How about another sequence... (equation to follow)

Answer 1

Use \[\sum_{n=1}^{\infty} (n-1)/(2^{n+1})=1/2 \]
to calculate
\[\sum_{n=1}^{\infty}n/2^n\]

I know the answer is 2, but not sure how to calculate.

Thanks,

Answer 2

Sorry lol hav no idea.

Answer 3

If the first equation is (A) and second equation is (B), I already know that (A) = 1/2. Since (A) = (B) - [(n+1)/(2^k+1)] I can get through some algebra... But I don't htink taht's helping. I'll come back to it later I guess!

Answer 4

n * 2^(-n)

the sum of a product is the product of the sums; right? i never remember that correctly

Answer 5

I thought that the sum would be infinite, since you can always group the resulting fractions to make 1/2 (or 1/4 or whatever). So I'm confused. :)

Answer 6

you mean a telescoping sum? maybe

Answer 7

telesco[ing would have to have an alternating +- tho ... so that ideas off

Answer 8

Right. THat's how I got to (A) = 1/2.

Answer 9

Crap I have to go to a meeting. Thanks for thinking about this and responding. I'll check it out when I get back.

Answer 10

1/2

1/2 + 2/4 = (2+2)/4

(2+2)/4 + 3/8 = (4+4+3)/8

(4+4+3)/8 + 4/16 = (8+8+6+4)/16

sooo

(16+16+12+8+5)/32

double the top, double the bottom, add the next "n" to the top

(32+32+24+16+10+6)/64

\[a_{n+1}=\frac{2(a_n)+(n+1)}{2^{n+1}}\]
looks like something that might be a hassle to iron out into partial sums

Answer 11

\[\sum_{n=1}^{\infty} (n-1)/(2^{n+1})=1/2\]
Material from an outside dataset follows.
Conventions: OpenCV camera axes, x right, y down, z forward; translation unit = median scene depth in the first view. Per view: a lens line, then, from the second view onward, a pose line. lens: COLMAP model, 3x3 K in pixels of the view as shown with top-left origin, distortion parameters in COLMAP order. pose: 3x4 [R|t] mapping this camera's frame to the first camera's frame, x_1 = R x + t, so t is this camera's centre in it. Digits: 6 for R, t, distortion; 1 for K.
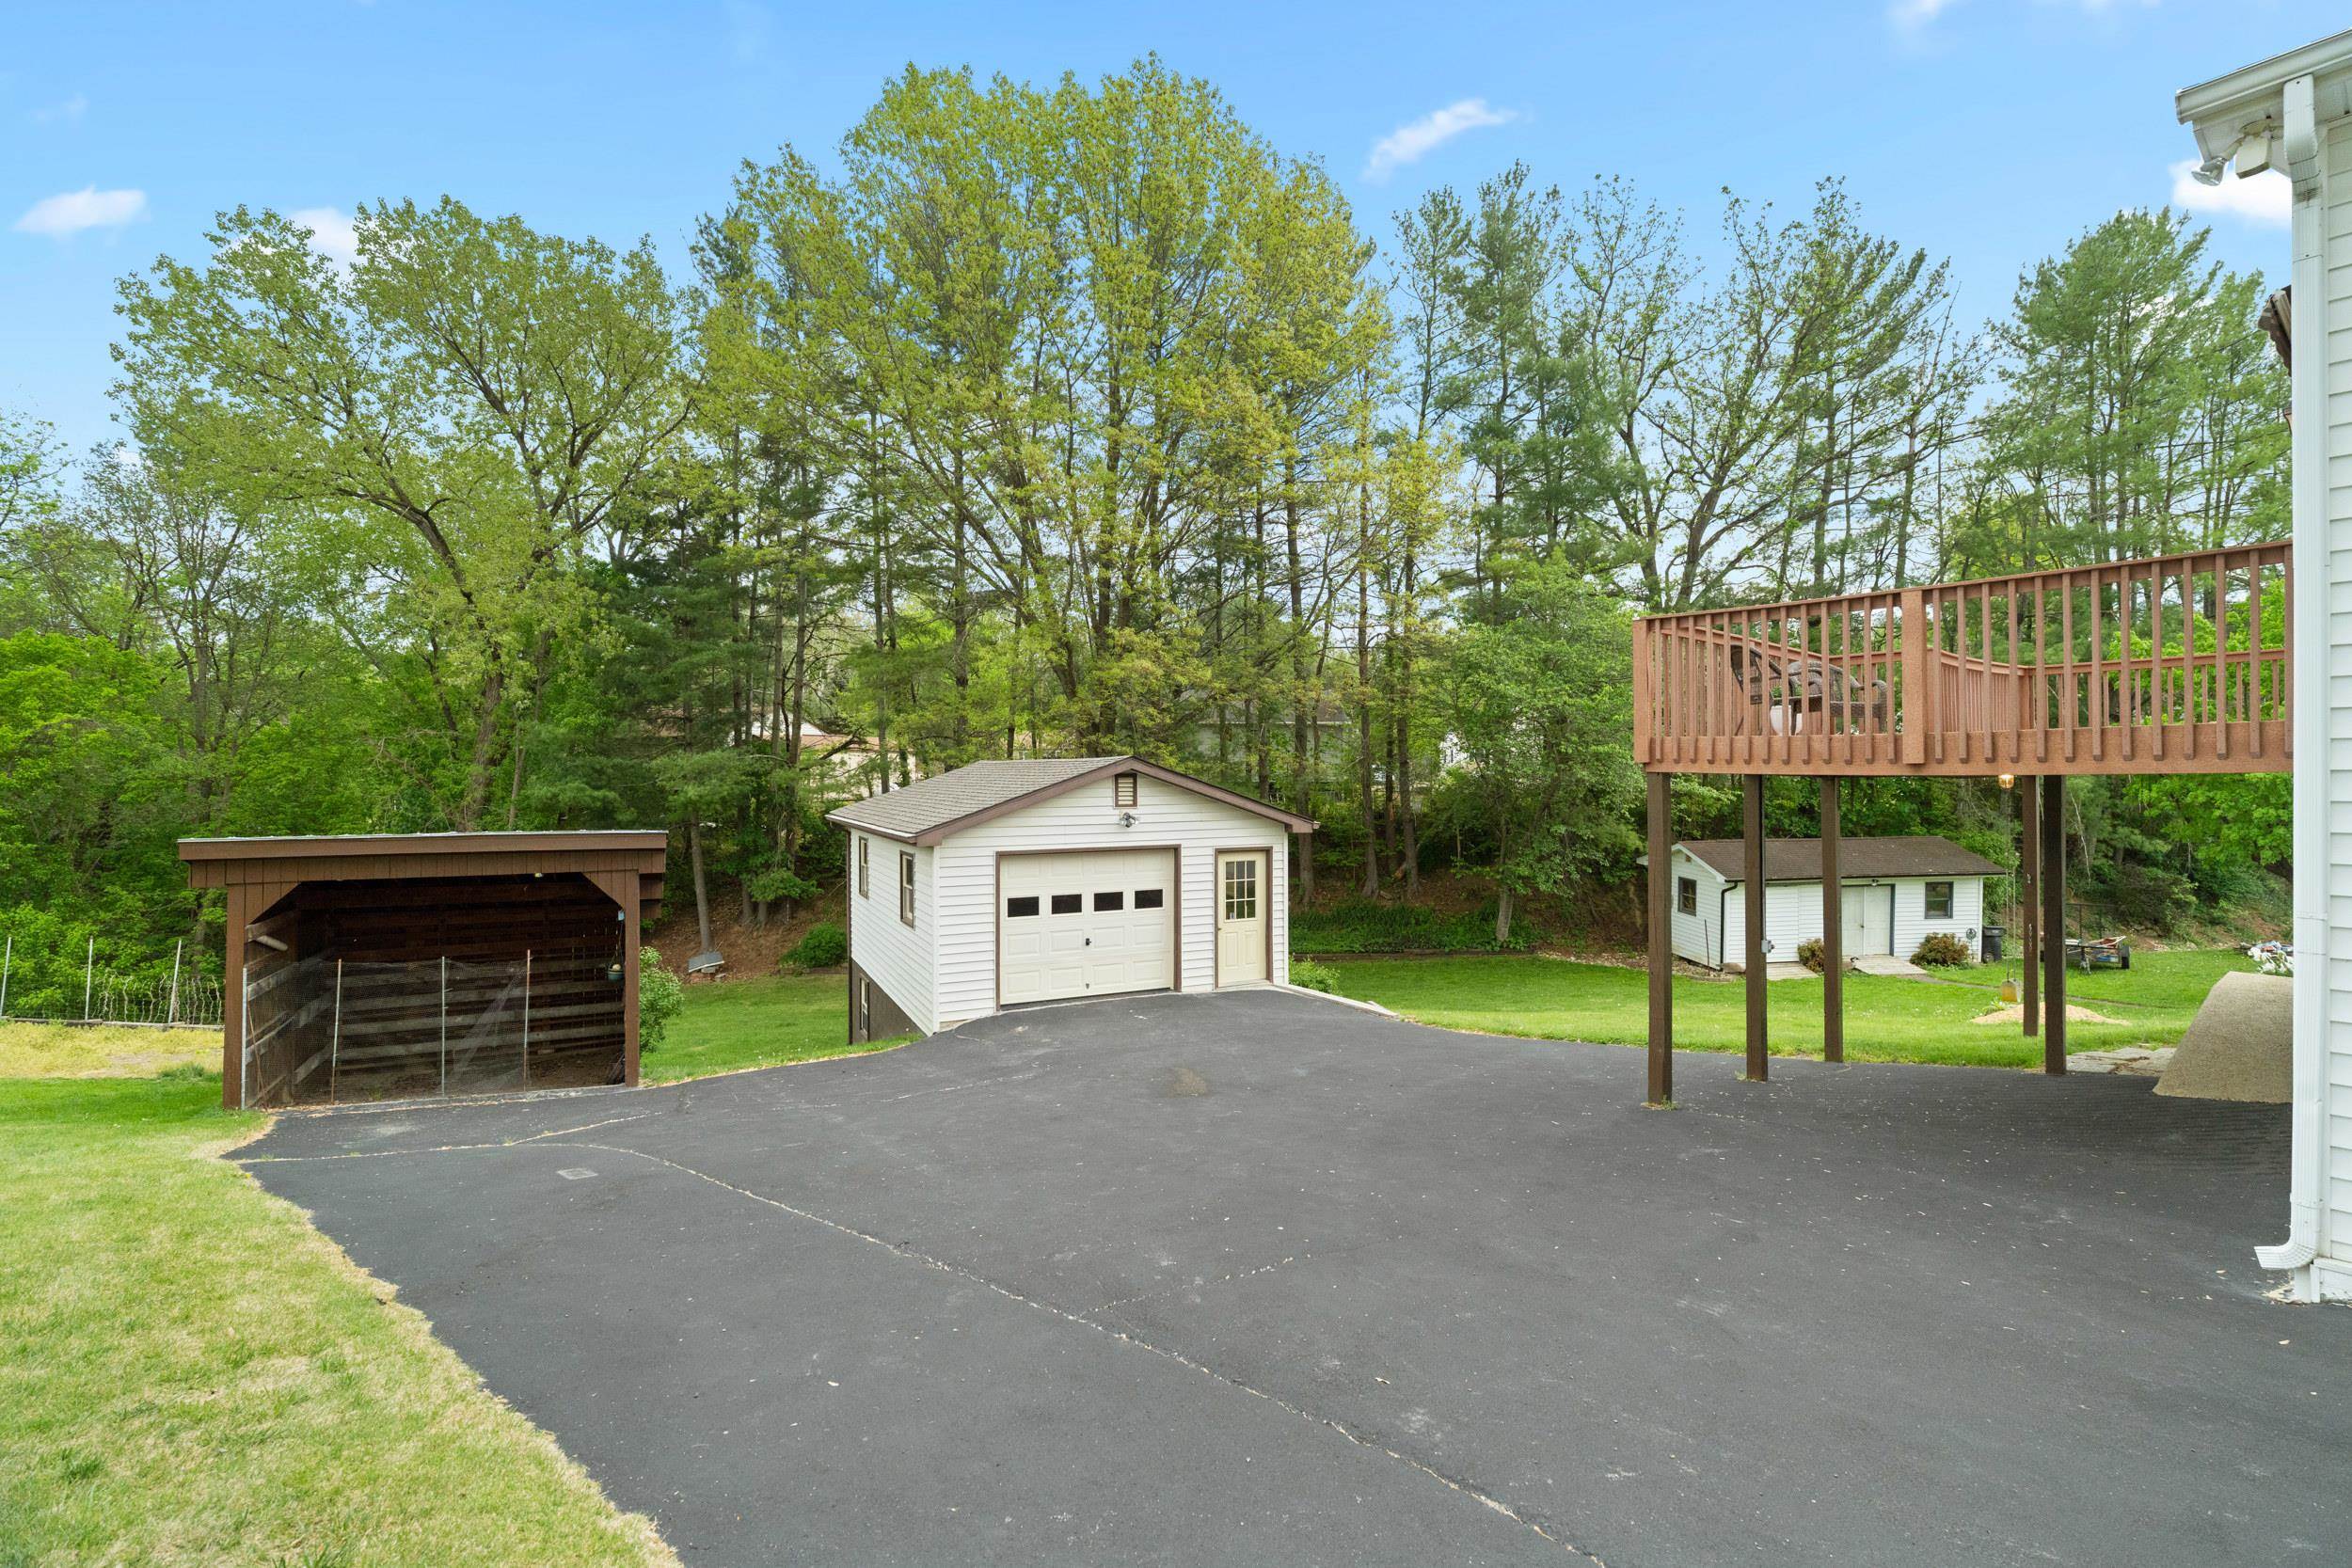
lens RADIAL K [[1041.0, 0, 1202.7], [0, 1041.0, 769.5], [0, 0, 1]] dist [-0.003127, 0.000202]
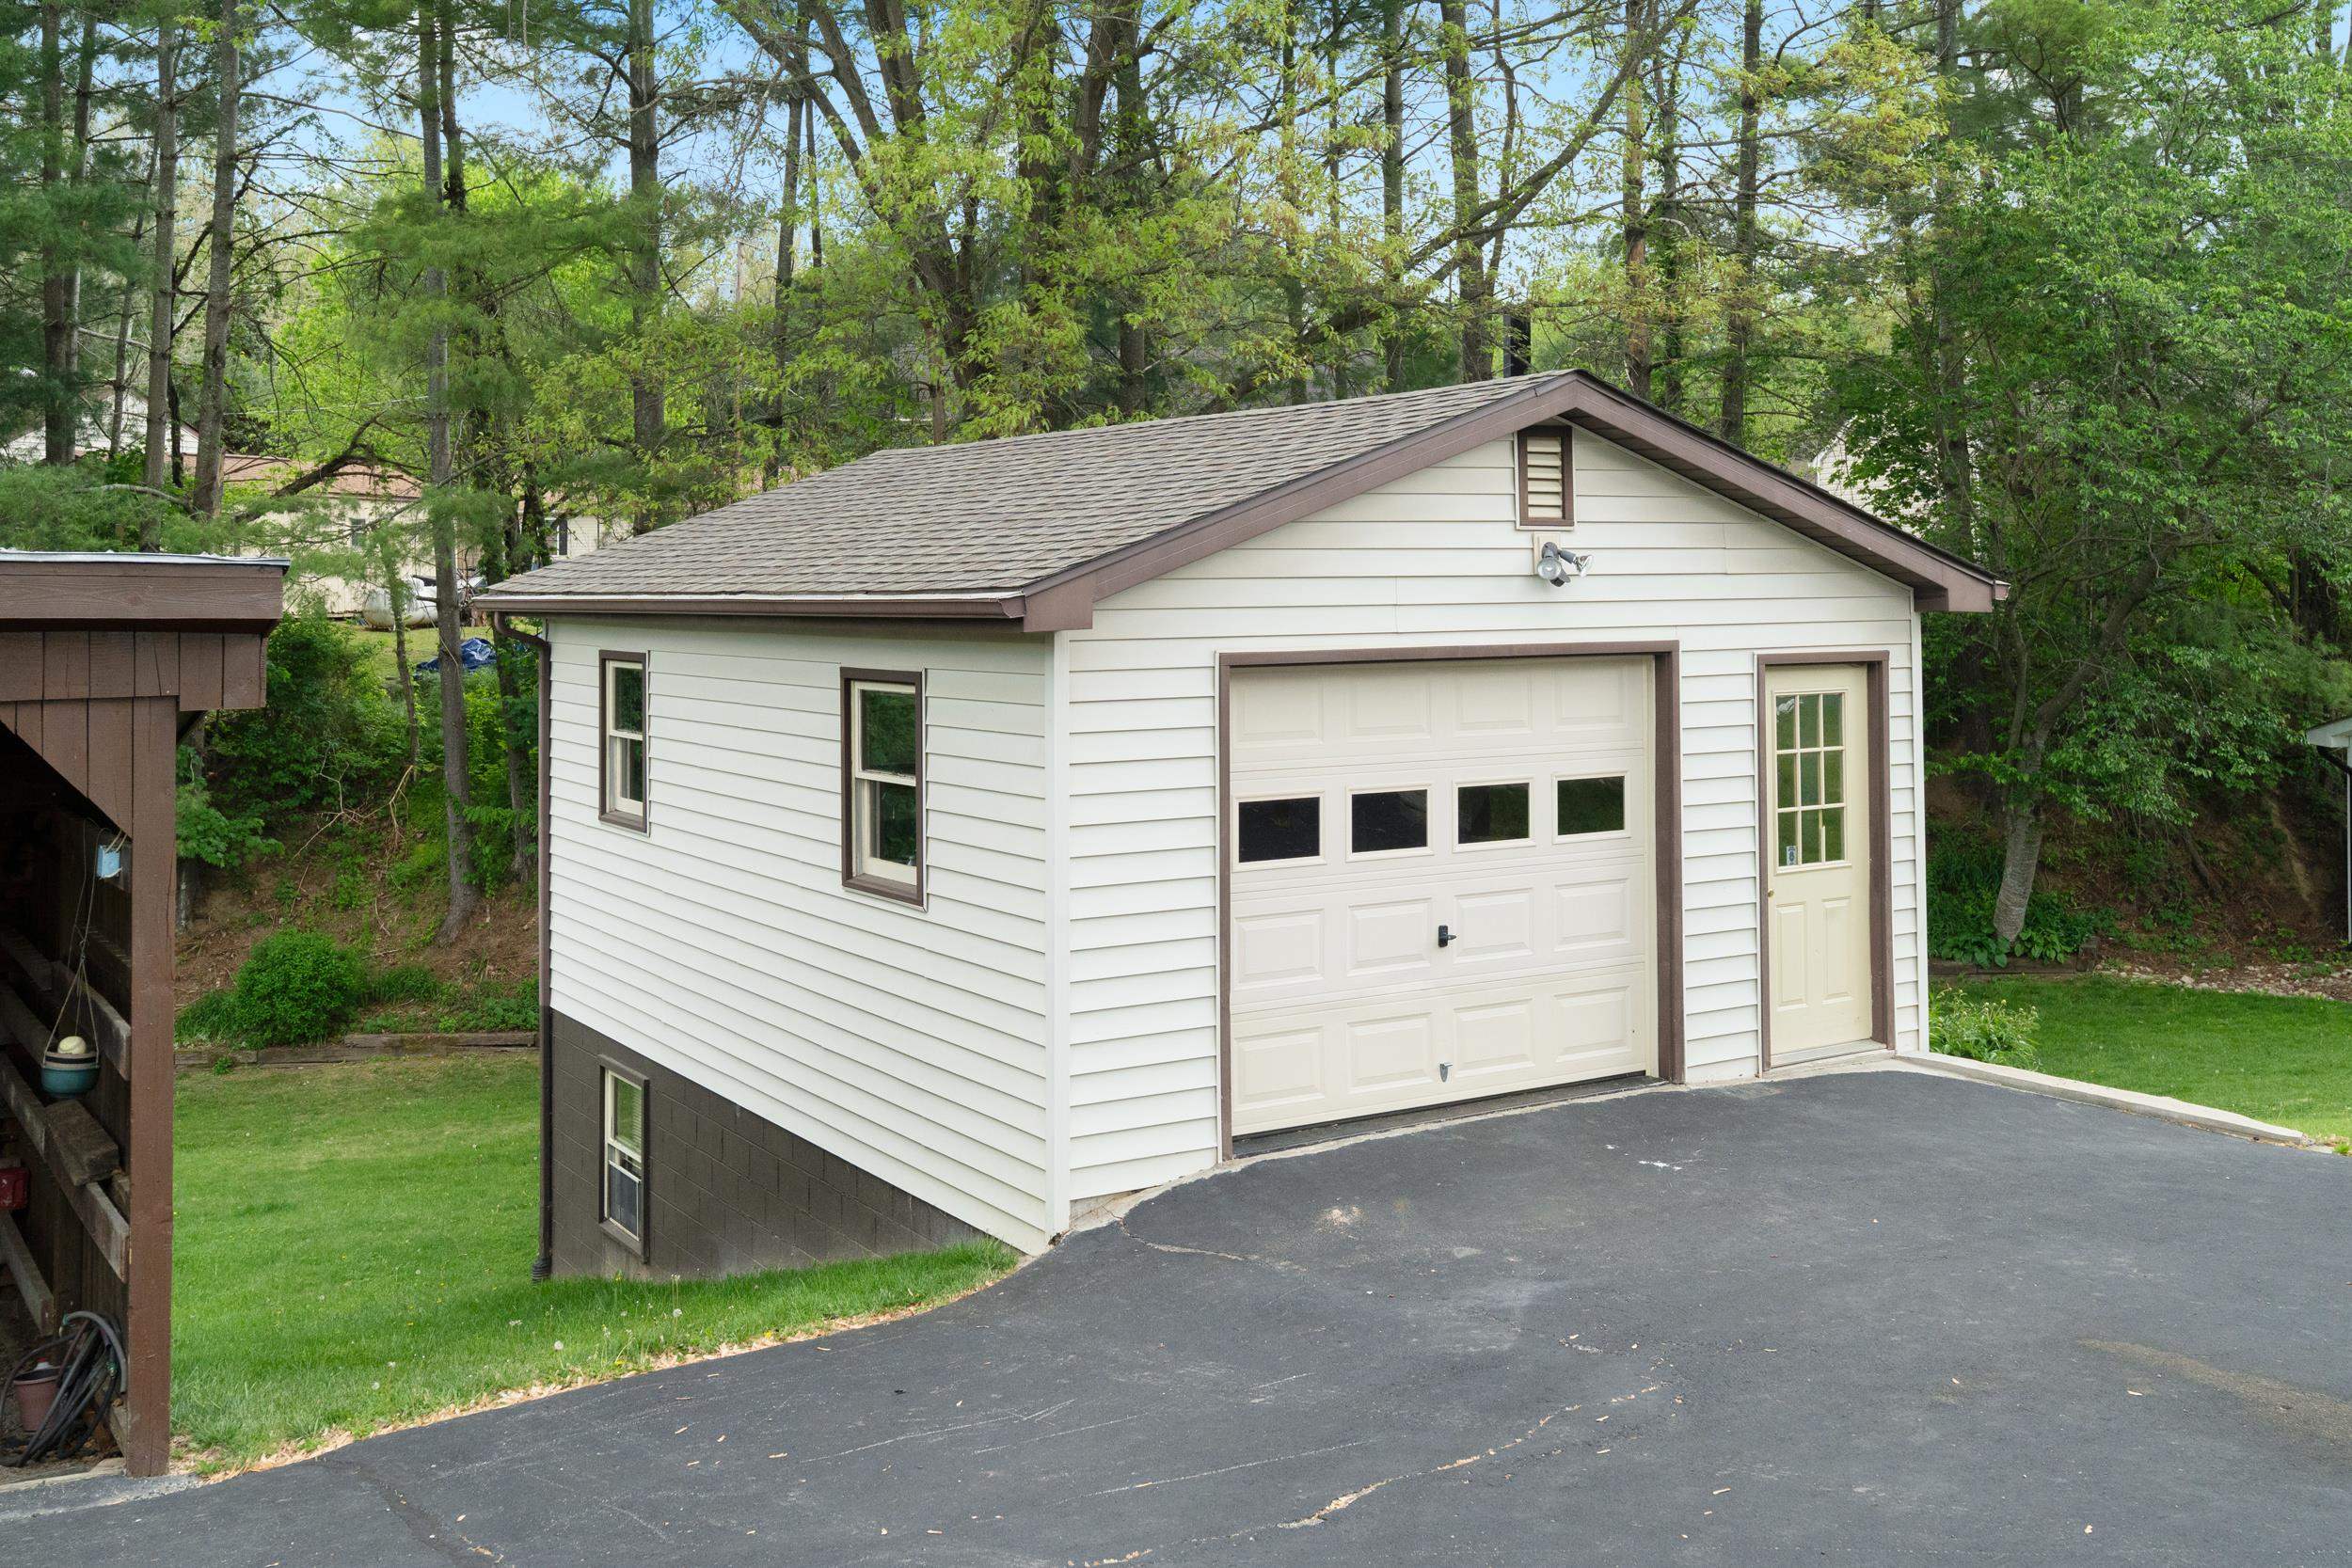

\[\sum_{n=1}^{\infty} n/2^{n+1} -\sum_{n=1}^{\infty} 1/2^{n+1} =1/2\]
\[\sum_{n=1}^{\infty} 1/2^{n+1} =1/2\hspace{1cm}\text{ geometric sum}\]

\[\Rightarrow\sum_{n=1}^{\infty} n/2^{n+1} =1\]
\[\Rightarrow\frac{1}{2}\sum_{n=1}^{\infty} n/2^{n} =1\]
\[\Rightarrow\sum_{n=1}^{\infty} n/2^{n} =2\]

Answer 12

i can never seem to get those things to stick in my head :)